Sandie leaves an ‘incredible legacy’

FAMILY, colleagues and friends have hailed the “incredible legacy” of foster mum and councillor Sandie Davis.

Sandie, who lived in Emersons Green, died on June 8, less than three months after being diagnosed with inoperable pancreatic cancer.

Sandie’s husband Jim said she was a pioneer of “standing up for people with disabilities”.

A South Gloucestershire councillor, charity trustee and school governor, it was Sandie’s personal dedication to improving life for people with disabilities as an adoptive and foster parent that brought her national recognition.

Born in London in 1954, Sandie started nursing after leaving home at 16 and moved to Northampton, where she and Jim met, for her training.

She specialised in the care of disabled children but became disillusioned with the hospital practices of the time, which she described as “changing nappies all day”.

She and Jim, a police officer, married in 1974 and started a family, having three children – Louise, Charley and Liam – between 1976 and 1984.

They then started fostering, and soon decided to adopt.

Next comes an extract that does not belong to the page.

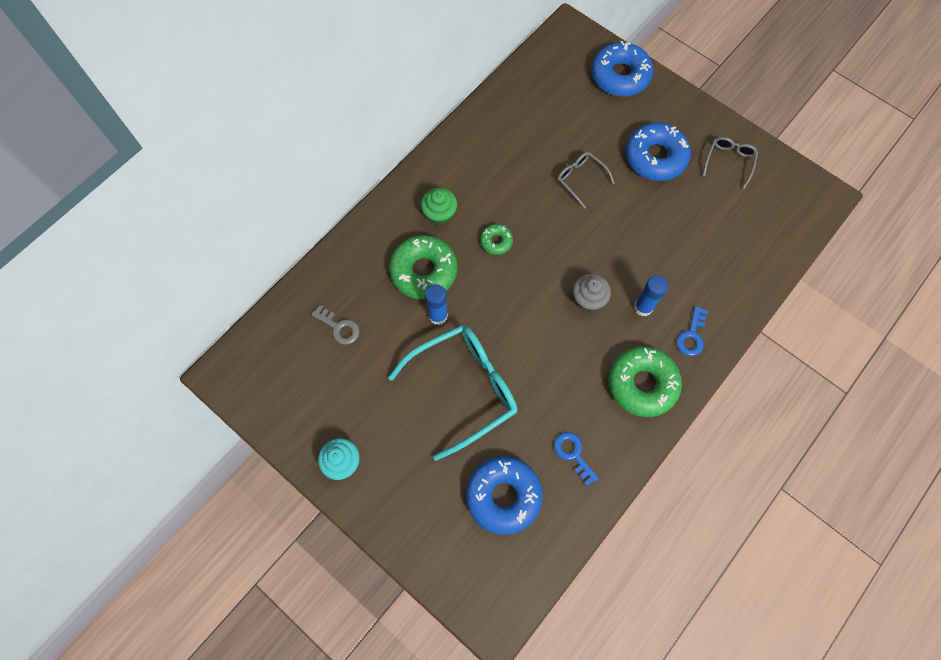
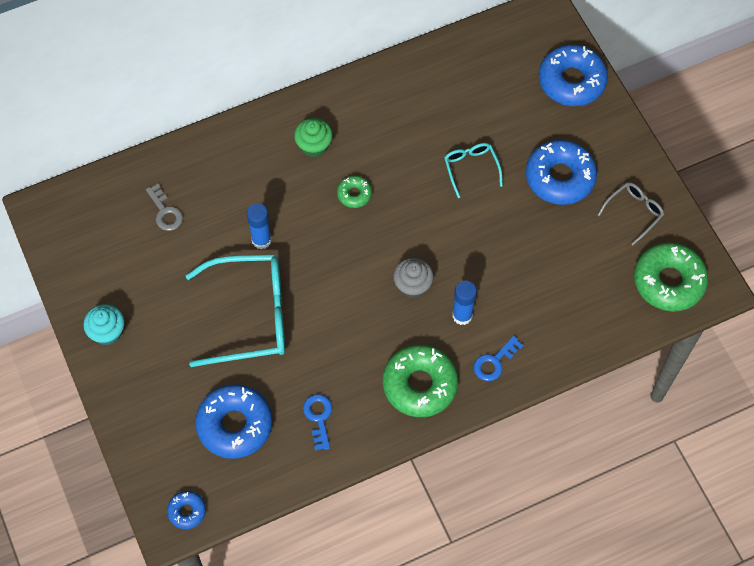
camera: 25 degrees right, 5 degrees down
green donut [389,235,458,300] -> green donut moved to [634,243,708,312]
grey glasses [557,152,615,209] -> turquoise glasses [444,143,503,198]
none -> blue donut [167,491,206,529]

Jim says they were drawn to children with Down’s syndrome and adopted three – Kate and Jamie, who now live independently near the family home, and Jack, who also had cerebral palsy and died in 2013. They adopted a fourth child, Darren, who has the progressive genetic condition myotonic dystrophy.

Jim said: “Back in the 70s and 80s, people with a disability were just dismissed and shut away.

“We both felt that just because somebody’s got a disability, it doesn’t mean they shouldn’t be treated the same as everybody else.”

Over the years Sandie and Jim fostered around 35 children, from a baby who was brought straight from the hospital at five hours old to a teenager who arrived with only a carrier bag containing three pairs of odd socks.

Moving to Downend in the late 1980s, they set up a youth group and the Sticky Fish playgroup at their house in Overnhill Road.

The family moved to Emersons Green in 2000, while Sandie was undergoing successful cancer treatment.

She supported Incredible Kids, a Bristol charity for families of children with disabilities, from its foundation 12 years ago, becoming a trustee in 2017.

Incredible Kids said Sandie “genuinely cared about improving the support for disabled children and challenged the status quo”, and had left an “incredible legacy”.

She had helped the charity and its services survive through the pandemic, even when she was unable to leave home herself.

The charity said: “Without Sandie’s unwavering support, Incredible Kids would not have reached its current success. Thanks to her, 6500 individuals from Bristol and beyond have found a place where they are accepted, welcomed, and understood.”

Sandie, who had six grandchildren, was also a trustee for Keynsham Mencap, and a governor at Warmley Park special school and St Stephen’s Junior School in Soundwell.

She was elected as a Labour councillor for South Gloucestershire’s New Cheltenham ward, which includes the Siston Hill estate, in 2019, stepping down in March because of her illness.

Fellow ward councillor Matt Palmer said: “Sandie Davis was a fantastic councillor who was conscientious, helpful and thoughtful to every single person that needed her help.

“The world has lost an incredible, kind, loving and honest woman.”

Sandie’s dedication was recognised with awards, including the Caron Keating Foundation’s Inspirational Mother award in 2014 and Parent Carer of the Year at the 2022 Include Awards.

Sandie began to feel unwell in last autumn and, after delays in being able to see a GP, she was diagnosed with Stage 4 pancreatic cancer the day before the couple’s golden wedding anniversary in March.

Jim and Sandie had planned some special holidays to celebrate their anniversary year. Instead, Sandie had to move in to St Peter’s Hospice on the day before her 70th birthday.

They held the party they had planned for the family at the hospice. Rather than asking for presents, Sandie set up an online JustGiving fundraiser for Incredible Kids and encouraged people to donate.

The donation page can be found at tinyurl.com/2p9kzcez and had raised £895 as the Voice went to press.

Sandie died less than two weeks after her birthday.

Since then Jim has received an overwhelming number of messages showing love and appreciation, including from people Sandie had never met.

Jim said: “She said she was quite happy she’d achieved everything she wanted to achieve.

“She had a remarkable life, and her family is her legacy.”